Rijsbergen juga konyol dengan menyatakan pasukan yang dia tangani bukanlah ”timnya”. Sedetik setelah dia sepakat menangani Bambang dan kawan-kawan, seluruh tanggung jawab timnas berpindah kepada dirinya. Sebagai pelatih yang sudah malang melintang di Benua Eropa dan Amerika, dia seharusnya paham benar situasi ini.
Sikap Rijsbergen yang menyalahkan pemain tentu membuat Bambang dan kawan-kawan gusar. Bisa dipahami sebab setelah berjuang, meski tampil buruk, mereka tetap berusaha memberikan yang terbaik. Rijsbergen seperti menutup mata pada kondisi tim yang sudah goyah sejak PSSI secara mendadak memecat Alfred Riedl hanya karena alasan kontrak pelatih asal Austria itu berantakan. Ditambah manajemen buruk timnas dalam laga tandang ke Iran, lengkaplah kondisi tidak kondusif yang dihadapi Bambang dan kawan-kawan.

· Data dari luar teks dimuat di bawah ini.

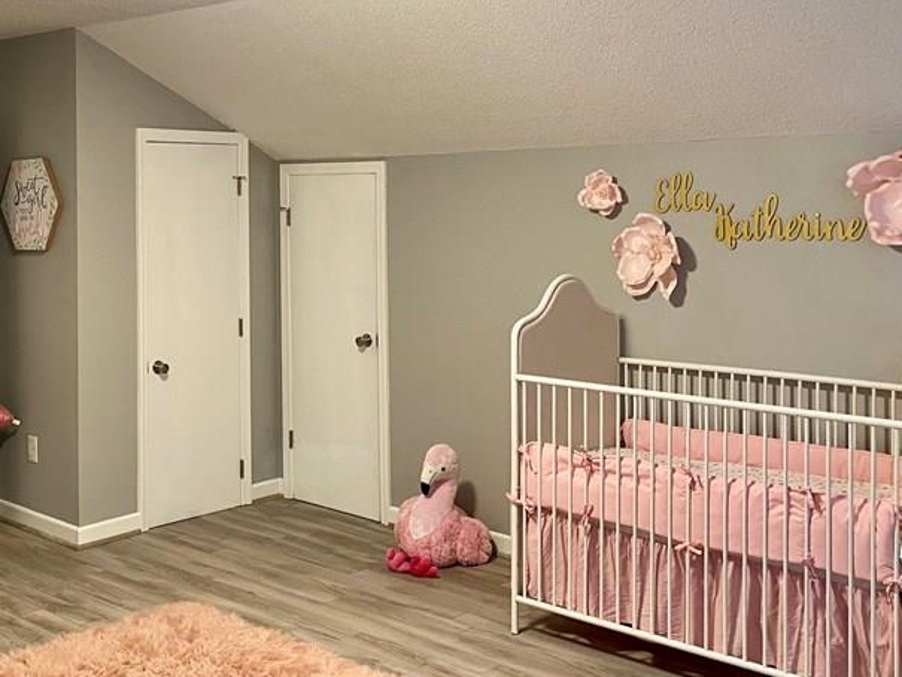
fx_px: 1147
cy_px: 224
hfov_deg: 42.0
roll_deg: +1.1
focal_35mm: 44
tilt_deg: -1.9
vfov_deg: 32.6
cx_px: 262
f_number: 1.8
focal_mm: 4.25
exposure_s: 1/60
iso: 320
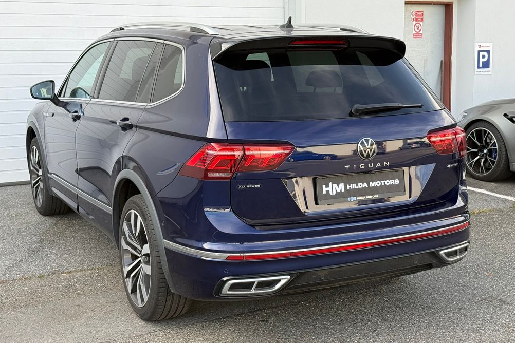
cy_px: 179
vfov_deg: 26.5
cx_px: 254
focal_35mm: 51
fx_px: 730
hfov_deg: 38.9
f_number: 1.78
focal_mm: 6.76
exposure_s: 1/442
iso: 100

Problem timnas Indonesia yang terpicu sikap Rijsbergen sejatinya tidaklah terlalu berat. PSSI sebagai ”pemicu” problem ini sebaiknya langsung menengahi. Rijsbergen harus mendapat teguran keras karena sikapnya sama sekali tidak mencerminkan pemimpin. Pemain pun tak perlu memperpanjang masalah ini dan segera berkonsentrasi untuk empat laga sisa di kualifikasi Piala Dunia. PSSI juga harus mengevaluasi kinerja manajemen timnas karena keterlambatan pulang dari Teheran, misalnya, sungguh tidak bisa diterima.
Selagi berlibur di Belanda, Rijsbergen sebaiknya meneliti rekam jejak Mourinho, yang selalu tampil sebagai pemimpin sejati dan prestasinya sungguh fenomenal.